Für jene, deren Antlitz unstreitbar gut gelungen ist, und unter deren Oberfläche es auch sonst wenig beruhigende Mittelmäßigkeit zu ergründen gibt, für jene, die es noch dazu nicht einsehen, sich hinter geheuchelter Bescheidenheit zu verstecken, für jene, die mit ihren Vorzügen nicht kokettieren, sondern dazu stehen, kein Problem zu haben, für all jene regnet es ebenso wenig Applaus für das vermeintlich graue Mäuschen. Meine Freundin etwa gilt, vor allem seit sie ehrlich zu sich und anderen ist, vermehrt als eingebildet, selbstgefällig, arrogant, hochmütig und -näsig, als selbstüberzogen oder überheblich. Vollkommen zu Unrecht, dafür lege ich meine Hand und auch mein Haar ins Feuer. Ich ahne trotzdem, woher diese Fehleinschätzung rührt.
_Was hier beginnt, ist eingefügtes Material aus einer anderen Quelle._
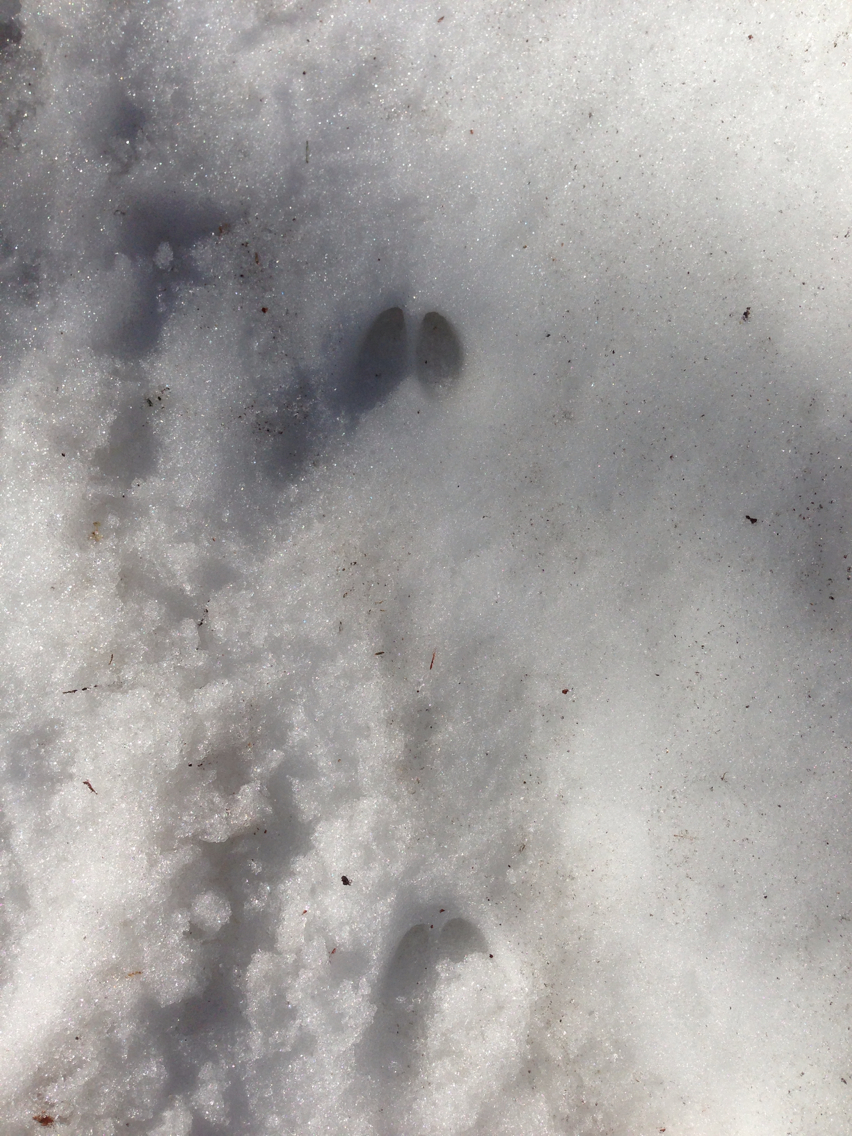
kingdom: Animalia
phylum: Chordata
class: Mammalia
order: Artiodactyla
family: Cervidae
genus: Odocoileus
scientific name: Odocoileus virginianus
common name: White-tailed deer
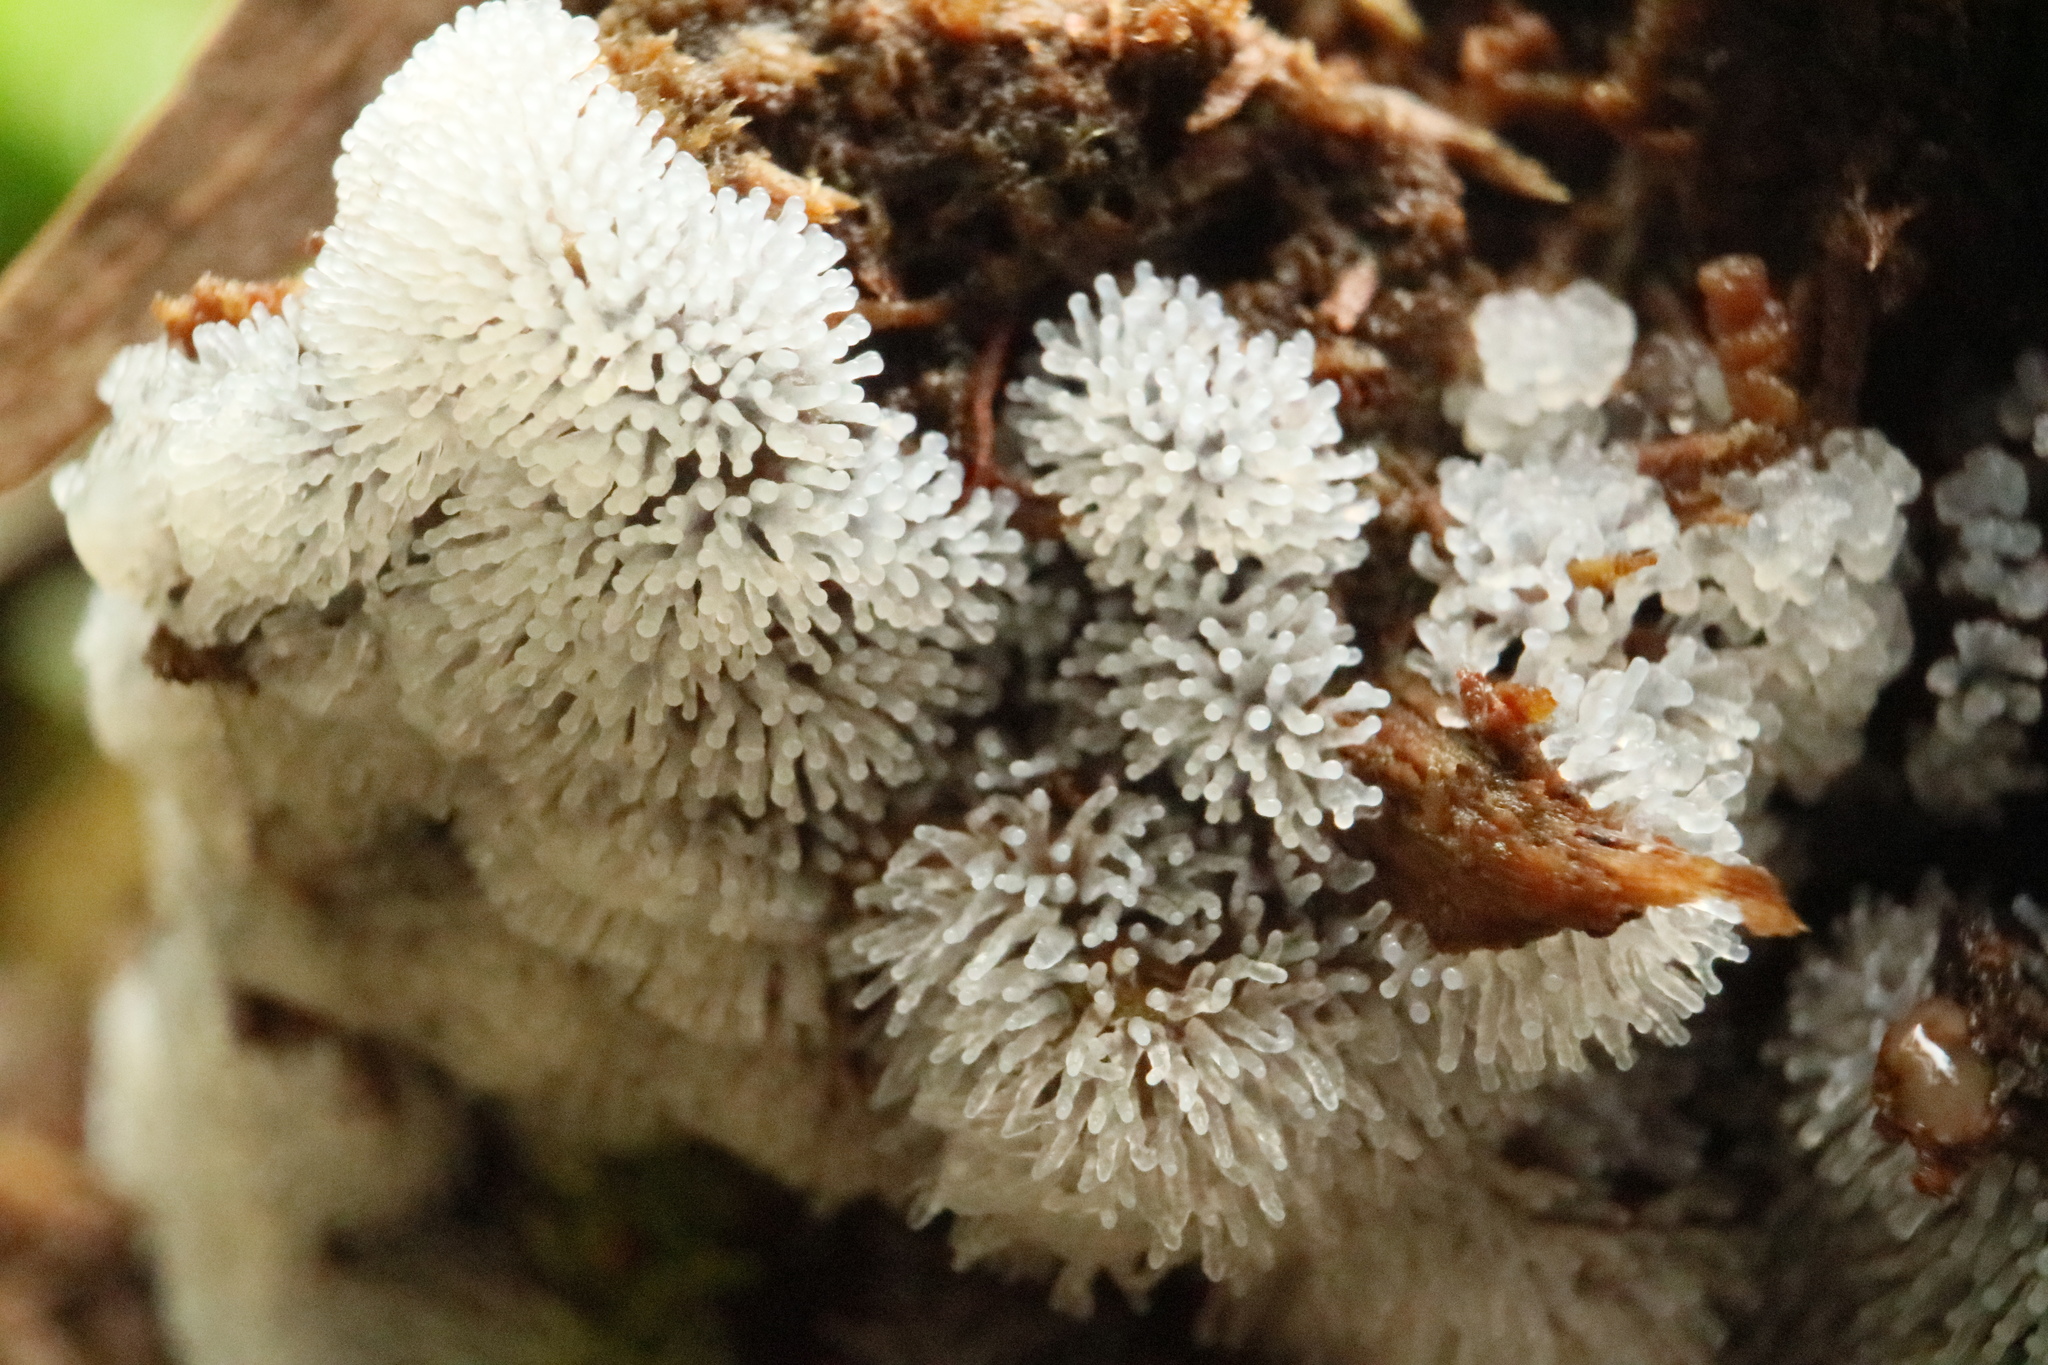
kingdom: Protozoa
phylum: Mycetozoa
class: Protosteliomycetes
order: Ceratiomyxales
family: Ceratiomyxaceae
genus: Ceratiomyxa
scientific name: Ceratiomyxa fruticulosa
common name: Honeycomb coral slime mold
Meine Freundin begegnete einem Kompliment, das sie während eines netten Abends in einer Bar bekam, von einer Frau wohlgemerkt, jüngst sehr souverän, wenn auch unerwartet: Sie bedankte sich freundlich und freudig, statt die hypnotisierende Form ihrer Augen wie gewohnt und reinsozialisiert beschämt abzustreiten. Was nebenbei bemerkt wirklich lächerlich gewesen wäre, man muss da einfach rein starren, pausenlos. Auf dem Klo sitzend konnte man zehn Minuten später problemlos mit anhören, wie die Kumpanin der Komplimentgeberin bemerkte, dass „die mit den Rehaugen sich aber schon ziemlich geil“ finden würde, weil wer fände ich selbst schon gutaussehend.
Ich wusch mir traurig über die Bestätigung meiner Vorahnung die Hände, denn meine Freundin ist unabhängig davon, dass sie meine Freundin ist, ein Mordstyp und alles andere als unangenehm selbstverliebt, das schwöre ich hoch und heilig. Bloß selbstbewusst ist sie, vollkommen zu Recht, nur scheint dieser kleine aber bedeutende Unterschied für die Allgemeinheit nahezu unsichtbar zu sein. Mit zweierlei Maß wird in vielen Bereichen des Lebens und der Wahrnehmung gemessen, schon klar, aber Herrgott nochmal, da schreiben und jubeln und klatschen die da draußen gegen den Selbsthass an, während sie für das Gegenteil offenbar noch gar nicht bereit sind. Vielleicht liegts an der fehlenden Eingewöhnungsphase, jammern scheint ohnehin beliebter zu sein als Frohmut bis die Fetzen fliegen. Und was kann man da tun?
Vielleicht beim nächsten Kompliment etwas ganz unerwartetes tun: Danke sagen. Weil Veränderungen manchmal bei uns selbst anfangen.